_TASK DETAILS_
Copy out, character for character, the part of the records that runs from their very start through the line containing "10 mins read", with both ends included.

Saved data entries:
+---+
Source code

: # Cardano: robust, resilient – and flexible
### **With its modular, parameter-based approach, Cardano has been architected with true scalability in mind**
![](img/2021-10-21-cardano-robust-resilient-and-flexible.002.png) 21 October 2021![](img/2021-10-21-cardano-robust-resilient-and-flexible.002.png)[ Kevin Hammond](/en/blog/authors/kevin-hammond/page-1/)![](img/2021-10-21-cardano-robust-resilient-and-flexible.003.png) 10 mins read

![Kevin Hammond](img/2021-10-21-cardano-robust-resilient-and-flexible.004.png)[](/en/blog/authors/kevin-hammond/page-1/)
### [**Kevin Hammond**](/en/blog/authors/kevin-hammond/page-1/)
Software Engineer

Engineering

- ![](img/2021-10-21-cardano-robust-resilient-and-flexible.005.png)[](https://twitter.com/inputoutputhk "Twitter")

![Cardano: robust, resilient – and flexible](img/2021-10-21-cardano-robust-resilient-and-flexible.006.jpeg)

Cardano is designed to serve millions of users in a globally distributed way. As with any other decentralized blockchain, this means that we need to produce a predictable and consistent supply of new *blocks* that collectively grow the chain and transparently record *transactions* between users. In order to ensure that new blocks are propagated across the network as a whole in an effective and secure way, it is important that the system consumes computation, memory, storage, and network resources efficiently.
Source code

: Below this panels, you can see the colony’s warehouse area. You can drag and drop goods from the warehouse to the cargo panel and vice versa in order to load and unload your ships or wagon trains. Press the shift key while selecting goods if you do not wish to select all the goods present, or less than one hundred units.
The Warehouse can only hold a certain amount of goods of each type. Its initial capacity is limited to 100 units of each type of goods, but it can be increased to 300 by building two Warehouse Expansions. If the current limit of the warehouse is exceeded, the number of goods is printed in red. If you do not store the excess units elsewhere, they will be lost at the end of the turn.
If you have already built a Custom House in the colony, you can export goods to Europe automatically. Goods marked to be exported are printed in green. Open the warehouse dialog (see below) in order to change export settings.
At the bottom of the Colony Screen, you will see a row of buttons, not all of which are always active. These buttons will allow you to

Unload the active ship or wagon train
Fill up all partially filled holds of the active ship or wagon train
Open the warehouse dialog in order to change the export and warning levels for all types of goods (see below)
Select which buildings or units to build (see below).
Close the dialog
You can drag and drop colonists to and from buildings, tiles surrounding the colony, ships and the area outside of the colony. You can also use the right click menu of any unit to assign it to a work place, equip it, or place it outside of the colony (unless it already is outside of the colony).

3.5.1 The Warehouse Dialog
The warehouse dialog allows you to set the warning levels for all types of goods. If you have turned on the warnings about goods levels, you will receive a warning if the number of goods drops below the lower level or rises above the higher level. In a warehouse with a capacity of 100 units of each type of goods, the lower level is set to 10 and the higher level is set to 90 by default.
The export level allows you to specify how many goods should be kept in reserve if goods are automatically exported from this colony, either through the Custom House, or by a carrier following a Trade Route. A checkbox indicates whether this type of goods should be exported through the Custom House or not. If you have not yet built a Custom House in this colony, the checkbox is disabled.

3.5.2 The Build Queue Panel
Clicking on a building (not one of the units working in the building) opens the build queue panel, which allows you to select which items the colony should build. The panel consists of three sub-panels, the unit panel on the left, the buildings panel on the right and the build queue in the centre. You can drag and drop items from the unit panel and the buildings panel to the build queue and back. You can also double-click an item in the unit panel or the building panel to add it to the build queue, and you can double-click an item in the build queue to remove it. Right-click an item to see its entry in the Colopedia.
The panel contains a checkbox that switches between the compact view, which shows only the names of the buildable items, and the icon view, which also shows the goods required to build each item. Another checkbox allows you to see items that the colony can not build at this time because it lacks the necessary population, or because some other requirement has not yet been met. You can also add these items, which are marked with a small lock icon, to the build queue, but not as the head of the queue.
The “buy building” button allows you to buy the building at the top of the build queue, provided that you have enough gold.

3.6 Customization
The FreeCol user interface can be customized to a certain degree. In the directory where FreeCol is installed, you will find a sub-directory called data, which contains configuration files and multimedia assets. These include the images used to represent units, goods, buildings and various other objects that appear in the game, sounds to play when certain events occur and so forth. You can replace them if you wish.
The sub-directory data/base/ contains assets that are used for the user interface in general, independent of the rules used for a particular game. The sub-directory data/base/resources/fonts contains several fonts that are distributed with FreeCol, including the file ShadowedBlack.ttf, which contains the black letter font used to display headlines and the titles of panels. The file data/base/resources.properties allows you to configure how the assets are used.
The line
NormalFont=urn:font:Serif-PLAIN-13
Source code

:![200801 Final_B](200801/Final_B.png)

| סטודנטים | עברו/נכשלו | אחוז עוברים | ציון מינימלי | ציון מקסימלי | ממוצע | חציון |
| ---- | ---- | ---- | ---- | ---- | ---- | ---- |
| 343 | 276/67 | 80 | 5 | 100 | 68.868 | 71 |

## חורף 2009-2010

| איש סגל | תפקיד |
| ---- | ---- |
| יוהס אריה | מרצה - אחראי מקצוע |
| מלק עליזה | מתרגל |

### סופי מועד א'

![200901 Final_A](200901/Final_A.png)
+---+
_ANSWER TO THE PROBLEM_
Source code

: # Cardano: robust, resilient – and flexible
### **With its modular, parameter-based approach, Cardano has been architected with true scalability in mind**
![](img/2021-10-21-cardano-robust-resilient-and-flexible.002.png) 21 October 2021![](img/2021-10-21-cardano-robust-resilient-and-flexible.002.png)[ Kevin Hammond](/en/blog/authors/kevin-hammond/page-1/)![](img/2021-10-21-cardano-robust-resilient-and-flexible.003.png) 10 mins read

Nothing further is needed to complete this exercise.